Faculty of Business and Law
School of Management / Small and Medium Enterprise Research Centre
Purpose – The purpose of this paper is to develop an understanding of factors that impinge on managerial decision-making processes regarding employee access to structured training and development (T&D) opportunities that are at least partially funded by the firm. Design/methodology/approach – Semi-structured interviews incorporating the Critical Incident Technique (CIT) were conducted with 14 managers of medium-sized enterprises based in Perth, Western Australia. The interviews explored decisions managers have actually made regarding employee access to T&D and yielded 42 useable critical incidents that served as the unit of analysis. Findings – There were three key findings: first, employee access to T&D was initiated primarily by managers; employees did not exhibit developmental proactivity. Regulatory requirements and performance deficits were the main factors triggering T&D. Second, decisions regarding employee access to T&D were influenced by a wider range of factors than the decision making factors that commonly feature in literature that discusses “barriers” to T&D in SMEs.

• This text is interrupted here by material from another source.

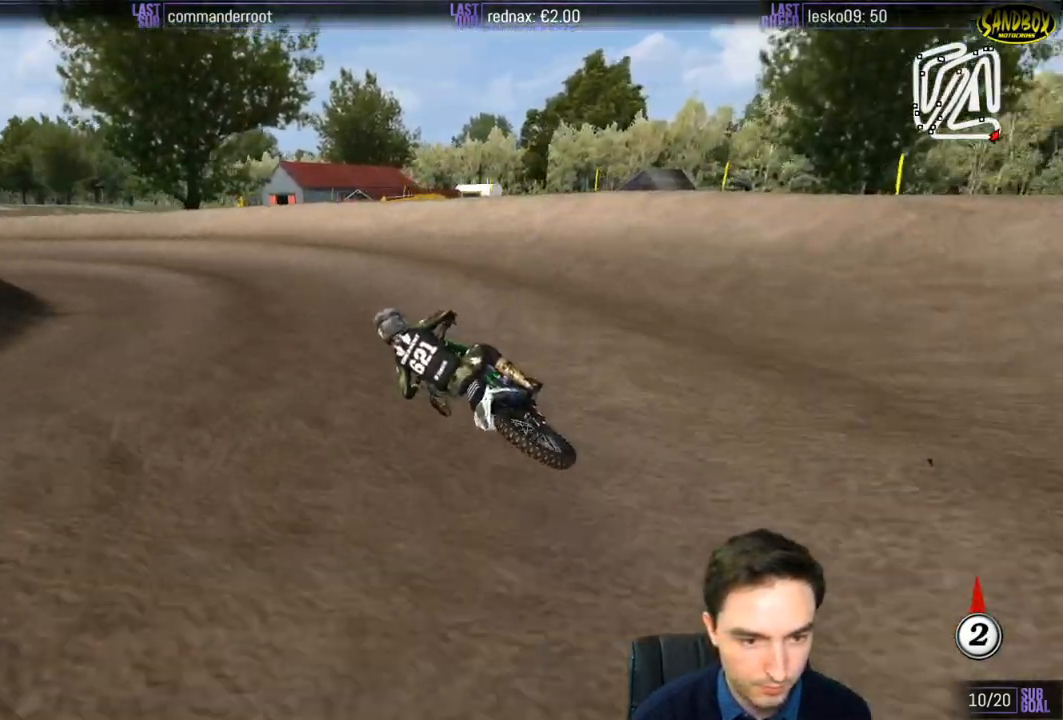
{"buttons": ["L1", "R2"], "left_stick": "center", "right_stick": "center", "events": []}
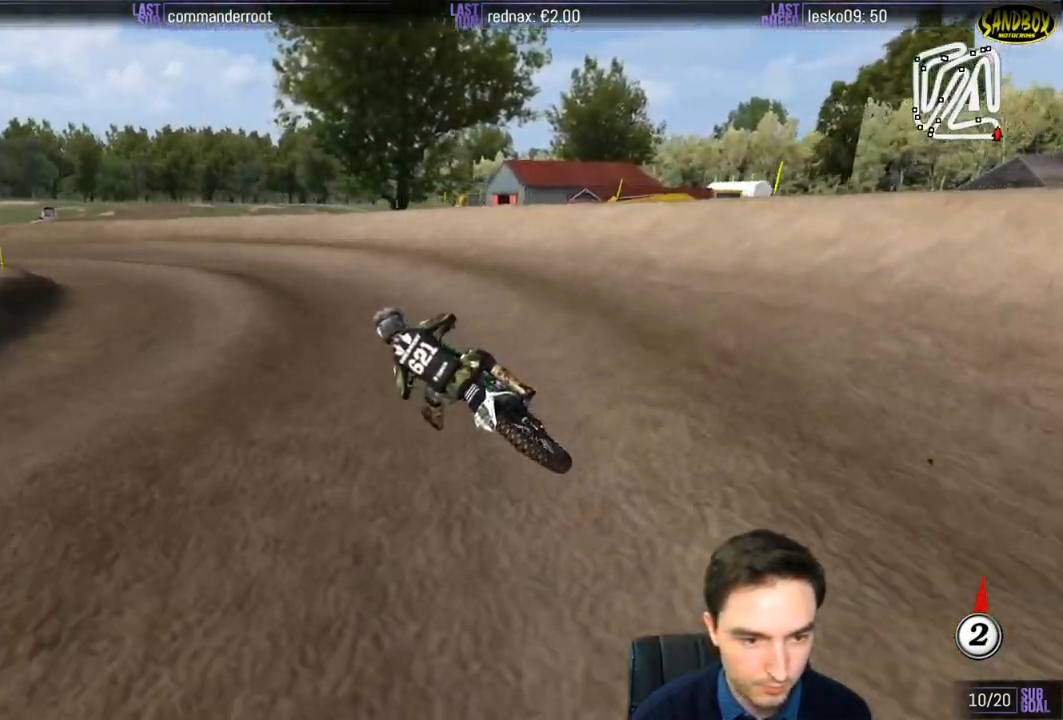
{"buttons": ["L1", "R2"], "left_stick": "center", "right_stick": "center", "events": []}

Third, decision makers tended to neglect the evaluation phase of the decision making process and engaged in post-decisional justification. Research limitations/implications – The study holds a number of lessons that are based on an analysis of the authors' experiences of using the CIT. The lessons are potentially important for researchers who will be using the technique to study similar topics in the years ahead. Originality/value – This study addresses the lack of research into factors that affect managers' decisions when they consider providing employee access to firm-sponsored structured T&D opportunities. It also assesses the effectiveness of the CIT as a tool for studying managerial decision-making processes regarding employee access to T&D opportunities.